Put the pork tenderloin, vinegar, soy sauce, peppercorns, half a head of garlic, and bay leaves in a pot or wok. Bring to a boil. Add 1/4 cup of water if it looks dry. Cover the pot and simmer until almost all the liquid is gone. Afterwards, transfer everything to a bowl. Bring the wok back to the heat and add the vegetable oil. Saute the remainin
g one whole head of garlic. Add the meat and fry for 1 or 2 minutes. Then add the adobo sauce and simmer for 2 minutes.

Best served with steaming, hot rice.

Tips, Tricks, and Tweaks:

1. You can use chicken instead of pork. Just make sure to simmer the meat until it is soft.
2. You can also omit the frying part. If you want a saucy adobo, you can dish it up after simmering.
3. I used cane vinegar for the recipe. If you are going to use distilled vinegar, use 1/4 cup instead.


Home Cooking and America's Romance with Restaurants

America seems to have this love affair with eating out. Be it greasy diners, or posh restaurants, there seems to be an endless, insatiable craving for fast-prepared food. Not that I blame them. I also have my share of eating out and I enjoy the food tremendously. But that makes me wonder… what ever happened to good ole’ home cooking?

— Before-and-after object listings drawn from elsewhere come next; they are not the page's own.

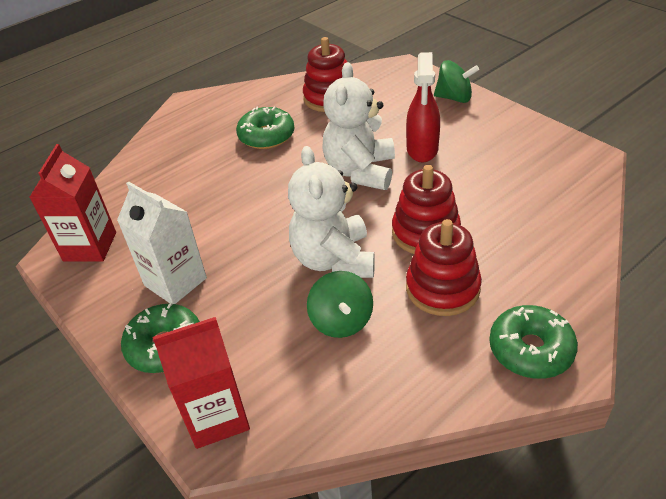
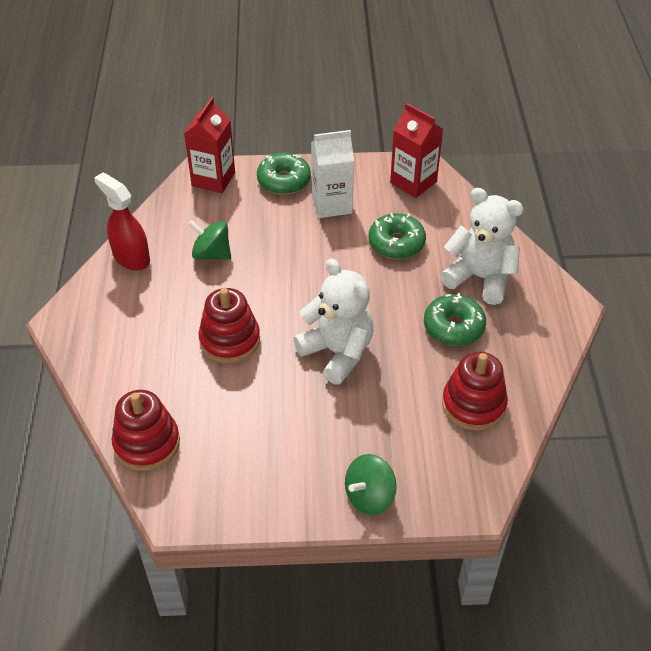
camera: 125 degrees right, 5 degrees up
(334, 260) = (263, 280): white teddy bear -> white teddy bear (480, 278)
(422, 149) = (320, 409): red spray bottle -> red spray bottle (131, 258)
(442, 288) = (176, 312): red stacking toy -> red stacking toy (147, 443)
(530, 350) = (91, 315): green donut -> green donut (396, 243)

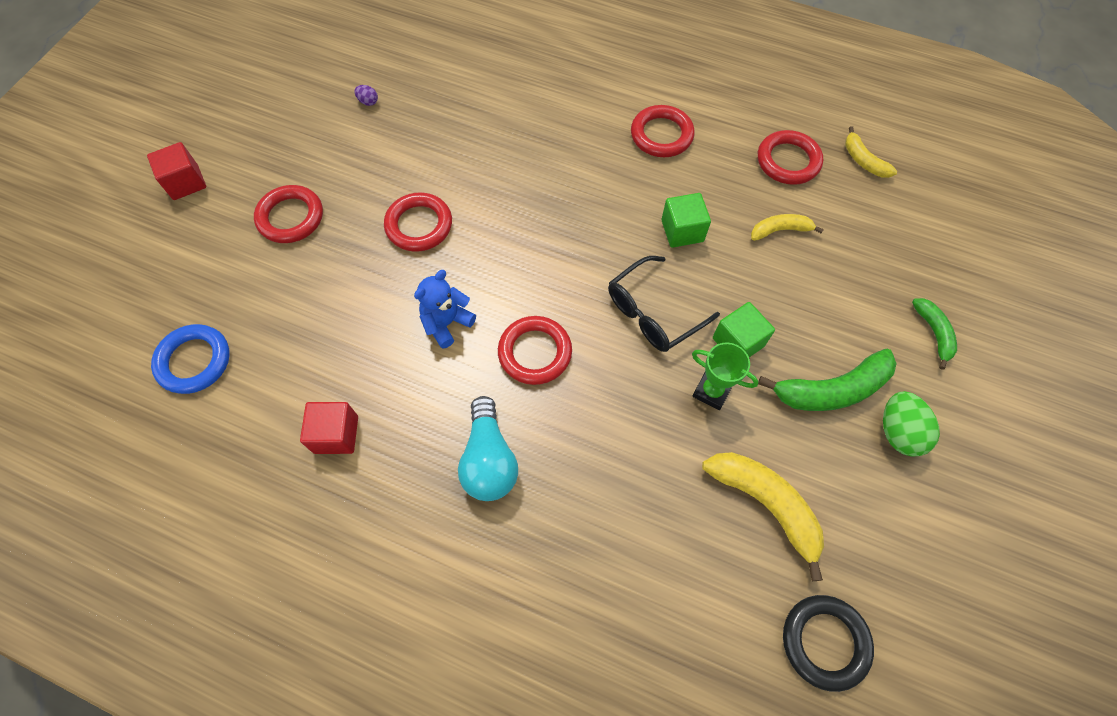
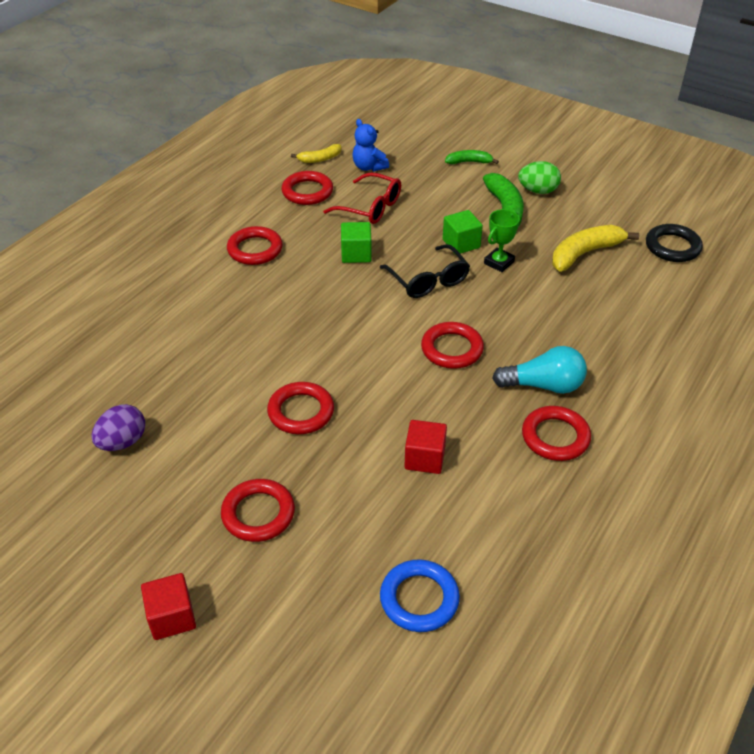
camera: 80 degrees left, 20 degrees down
(336, 434) = (513, 483): red cube -> red cube (424, 458)
(368, 102) = (122, 442): purple egg -> purple egg, size x2.07
(406, 477) = (555, 437): none -> red ring
(446, 323) = (413, 400): blue teddy bear -> blue teddy bear (369, 167)
(780, 230) = (370, 207): yellow banana -> red glasses

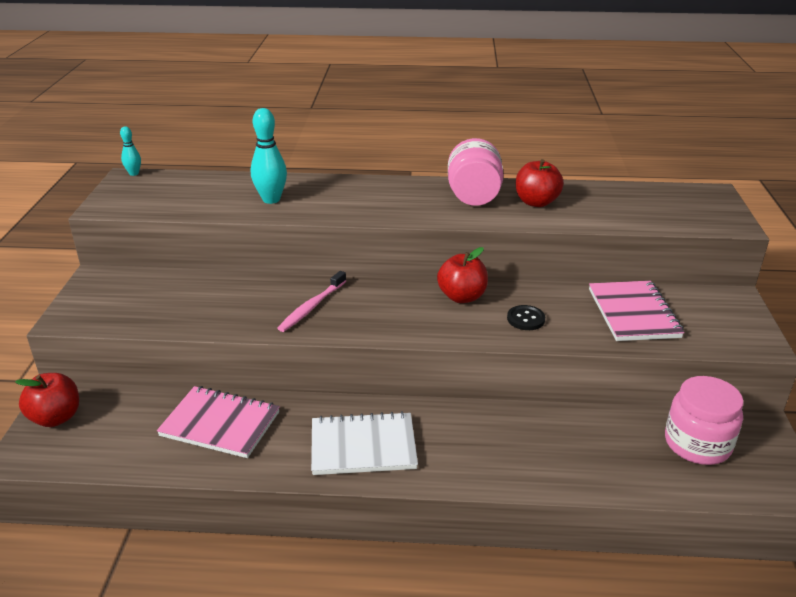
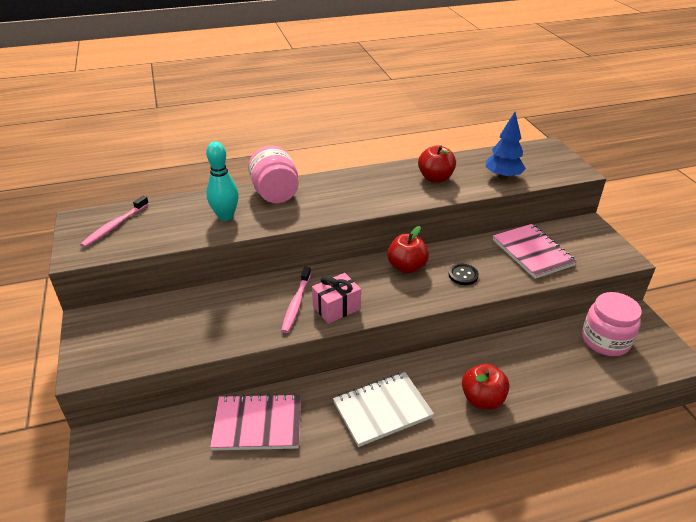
camera: 20 degrees left, 5 degrees up
(56, 418) = (107, 461): red apple -> red apple (482, 399)
(134, 173) = (82, 214): turquoise bowling pin -> none
(156, 189) = (115, 226): none -> pink toothbrush
(353, 320) = (336, 308): none -> pink gift
(473, 197) = (386, 182): pink jar -> pink jar (275, 194)
(624, 214) = (502, 177): none -> blue tree

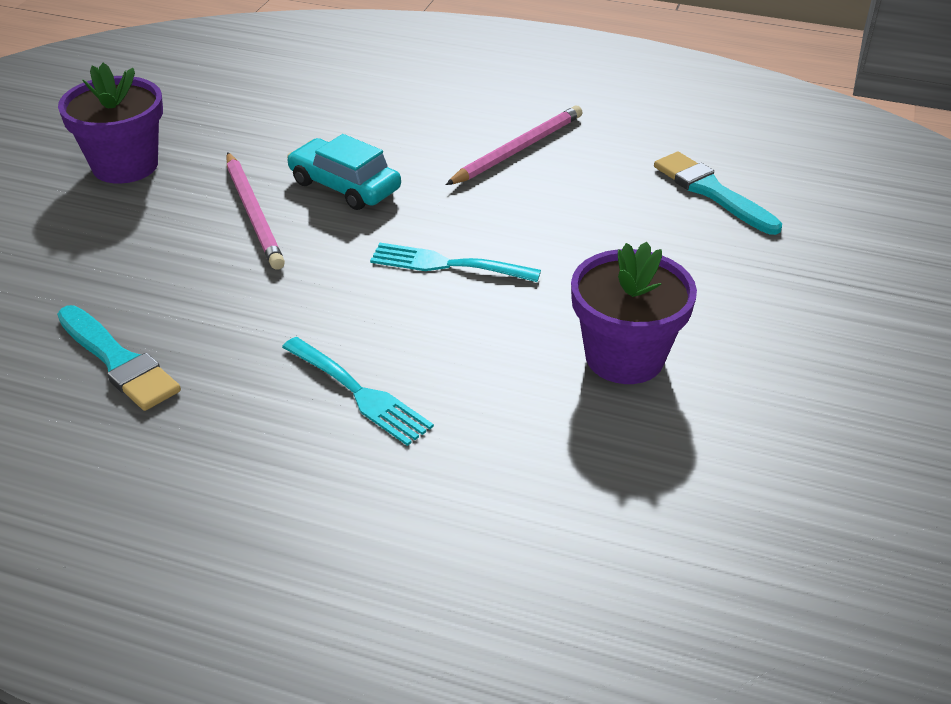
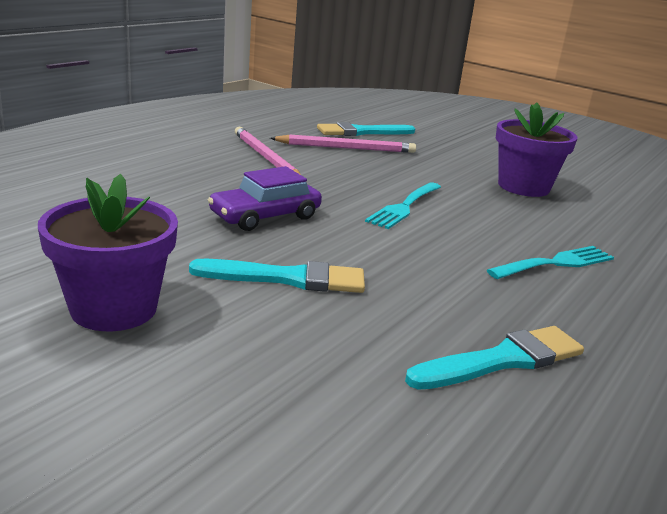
camera: 75 degrees left, 15 degrees down
(215, 226) = (287, 278): none -> turquoise brush
(254, 213) = (279, 258): pink pencil -> pink pencil (346, 148)
(344, 186) = (265, 216): turquoise car -> purple car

I am a home cook. Luckily for me, my husband loves what I make. The bolder I get in experimenting in the kitchen, the more he likes it (OK – I admit – he didn’t like the dish with tripe. But to his credit – he ate it!). And luckily for him, I am fond of tinkering in the kitchen, making crazy concoctions and trying out dishes.

We are regular customers of the Oriental Stores in town. We sometimes buy ingredients that we can't even pronounce. If we think it’s authentic or interesting, we stock it in our pantry and hope that someday we will be able to use it in a dish.

I am quite pleased at the outcome of The Next Food Network Star, as the winner (Melissa) is a home cook and have had no culinary training. Much as I like the other candidates, I am happy for her, and I kinda’ see myself in her. Cooking for survival.

Of course, the clean-up is always frustrating, but nothing makes me feel better than hubby enjoying the meal I cooked for him (and of course the occasional “his turn to clean up” nights).